Answer to essential questions from Unit 2.3

1. The six degrees of freedom that an object has in space are rotation in the x, y, z and translation in the x, y and z.

2. Assembly constraints are very different from geometric and numerical constraints. They are all relevant in the fact that they all are dealing with the constraints placed upon an object. Once past that though they really are not all that similar. Assembly constrains is something that specifies the place or position were two objects meet and the relationship between them. Geometric constraints differ in that they have to deal with constraints of parallel and perpendicular lines. Numeric constraints deal with distance and size of an object; a few examples are length, width, and depth.
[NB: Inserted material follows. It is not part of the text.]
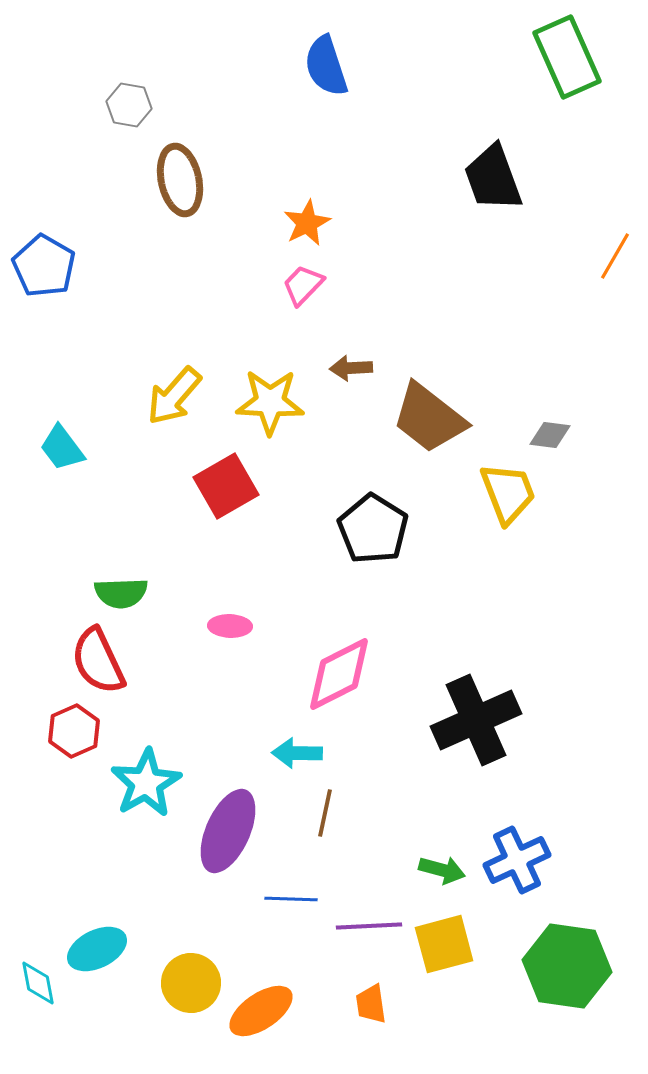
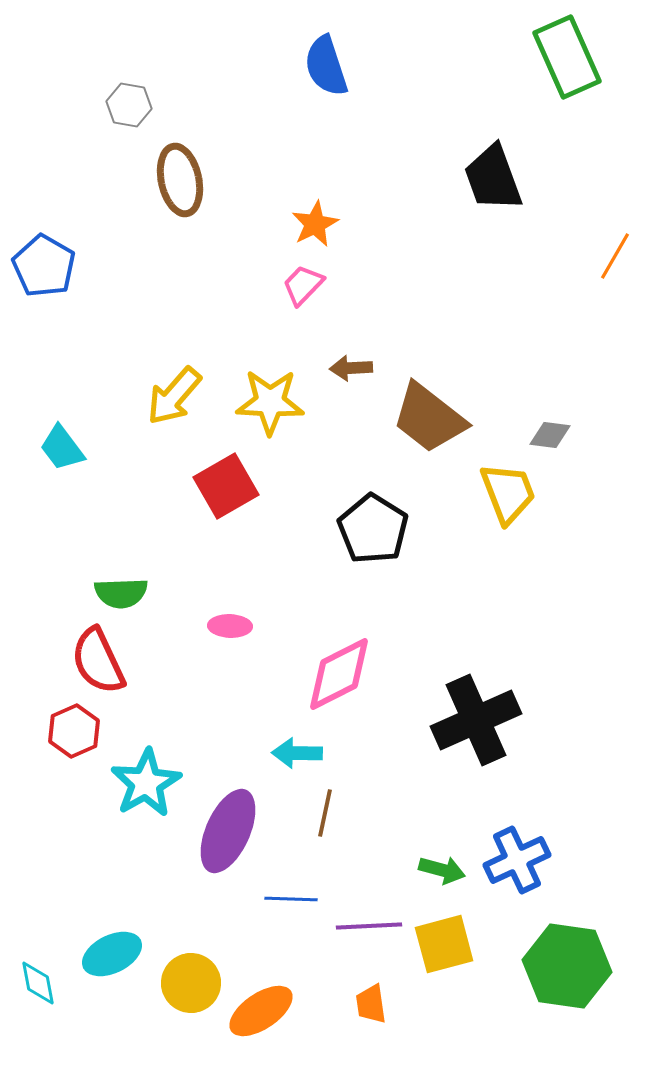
orange star: moved 8 px right, 1 px down
cyan ellipse: moved 15 px right, 5 px down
Geometric constraints ate constant and numeric constraints are number values.

3. An assembly is the putting together of complex machinery, as airplanes, from interchangeable parts of standard dimensions, whereas, a subassembly is a structural assembly, as of electronic or machine parts, forming part of a larger assembly.
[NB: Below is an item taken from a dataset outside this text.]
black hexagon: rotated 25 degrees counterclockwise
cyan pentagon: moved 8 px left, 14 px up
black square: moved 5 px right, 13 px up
4. An engineer might need to create auxiliary view of an object because an auxiliary view is used to show a surface that is not parallel to any of the principal view planes.

5. An engineer might need to create a section view of an object in order to see what dimensions are on that section of an object or to see it in greater detail.

6. table located in the bottom right-hand corner of an engineering drawing that identifies, in an organized way, all of the necessary information that is not given on the drawing itself, also referred to as a title strip.

7. Designer Name, Scale, Name of part or product, client name, date, etc.

8. An assembly drawing is a drawing that shows the various parts of an item when assembled.

9. The purpose of balloons and a parts list in an assembly drawing are to identify parts of the assembly and to give more detail.

10. Item, Quantity, Part Number, and Description of the part.